The problem with quantum computing involves the complexity of doing simple tasks... Yeah, it can factor absolutely mind-boggling numbers in one unit of time. It also takes that same one unit of time to figure out 1 + 1 = 2. The problem there involves the length of that unit of time - Between loading a state onto a set of qubits, them almost instantanously solving the problem, then reading the state off of them, you could have done potentially billions of cycles of normal CPU ops (no, I don't have a time-scale to quote for this, but I would consider it exceedingly optimistic to hope we eventually get it down to the millisecond level).
This development has so much potential because it points to a very, very major leap in the size of what we would currently consider a transistor... From 90nm, used by Intel and AMD's absolute latest mass-production facilities, down to a few nanometers. This means lower power requirements, faster CPU clocks, and much better areal density of functional units (getting down into the range of a few dozen atoms per switch, rather than hundreds of thousands at 90nm). The linked article also vaguely alludes to easier manufacturing techniques, but skimps on that one.
Overall, I consider your comment one of the most insightful I've ever read on Slashdot.
;-)
If they had cross-bar latch-based systems they wouldn't be have been using transistors in the first place.
We still use vacuum tubes and electromechanical relays alongside transistors. Perhaps crossbar latch technology simple can't handle large enough currents to interface well with the macroscopic world, so the aliens needed to use transistors to switch relatively massive currents up into the microamps...
So, no doubt in another 50 years, we'll find another layer of alien tech we have finally reached the manufacturing capability of making use of, and we can get down to using some cool property of the d orbital geometry as stressed in negative Scandium ions. No doubt the NSA's xenoassimilatory researchers missed this at the present time, since they considered it a mere impurity in the semiconductor substrate.
Sadly, I don't think it is. Browse around that site more, and you'll find all kinds of ridiculous conspiracy-theory crap. I like a good conspiracy theory as much as the next Slashdotter, but this site is just plain ridiculous, and it also seems outright contradictory. There's a big section there on how evolution is bunk and creationism is correct; that doesn't fit too well with the notion of UFOs and alien technology.
"...this thing is not a transistor... hence, end of moore's law."
If you look at the orignial paper, Moore is talking about "components," not specifically "transistors." There's no semantic reason why this couldn't continue to apply to the new technology.
The amount of computing that can be called "brute force" varies enourmosly between different problems.
For instance take the problem that Gauss is presumed to have solved in elementary school: add all numbers from 1 to 100. Gauss realized that the sequence can be broken into 50 pairs, 1 and 100, 2 and 99, etc, every which one adds to 101, so the answer is 101*50=5050. That's one example where we know one simple logical solution that takes much less computing effort than the more obvious addition of every number in the series.
OTOH, there are many other problems for which the only logical solution known requires a lot of computation. One well-known example is the four-color map theorem.

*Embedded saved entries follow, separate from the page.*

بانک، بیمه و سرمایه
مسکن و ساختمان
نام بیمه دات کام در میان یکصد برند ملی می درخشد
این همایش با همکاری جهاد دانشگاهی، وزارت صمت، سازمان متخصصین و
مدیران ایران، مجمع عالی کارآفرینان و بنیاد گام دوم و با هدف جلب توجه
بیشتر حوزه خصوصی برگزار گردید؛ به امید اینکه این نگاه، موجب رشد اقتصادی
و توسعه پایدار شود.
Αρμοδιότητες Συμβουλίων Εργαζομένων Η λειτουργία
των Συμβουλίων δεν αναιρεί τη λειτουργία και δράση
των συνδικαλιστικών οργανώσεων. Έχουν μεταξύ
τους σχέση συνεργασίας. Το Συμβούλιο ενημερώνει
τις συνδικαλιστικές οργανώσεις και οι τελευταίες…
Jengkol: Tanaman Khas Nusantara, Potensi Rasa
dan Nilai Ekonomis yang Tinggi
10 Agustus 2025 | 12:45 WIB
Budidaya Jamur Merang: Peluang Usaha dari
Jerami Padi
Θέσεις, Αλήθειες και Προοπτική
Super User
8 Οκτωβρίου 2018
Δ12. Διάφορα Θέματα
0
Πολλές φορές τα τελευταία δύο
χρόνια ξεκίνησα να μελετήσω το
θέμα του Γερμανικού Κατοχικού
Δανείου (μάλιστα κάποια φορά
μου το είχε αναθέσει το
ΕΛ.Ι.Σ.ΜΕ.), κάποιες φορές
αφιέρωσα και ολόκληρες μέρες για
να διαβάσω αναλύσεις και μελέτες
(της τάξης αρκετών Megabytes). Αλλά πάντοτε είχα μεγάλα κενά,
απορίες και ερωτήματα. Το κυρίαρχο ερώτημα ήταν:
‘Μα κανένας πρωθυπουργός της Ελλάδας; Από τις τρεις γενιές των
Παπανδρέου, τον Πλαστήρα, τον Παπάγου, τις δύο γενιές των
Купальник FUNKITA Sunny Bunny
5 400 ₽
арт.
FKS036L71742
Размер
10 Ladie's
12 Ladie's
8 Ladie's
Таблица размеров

Do you really believe that this theorem has been proved with "just" brute force, without the use of "science"?
I'm not an expert in the field, so I might be talking bullshit here, but as I understand it, there are problems in group theory where one can demonstrate formally that the only solution requires an amount of computation that's suspiciously close to "brute" force. The four-color map problem I mentioned required 1200 hours of computation when it was first solved in 1975.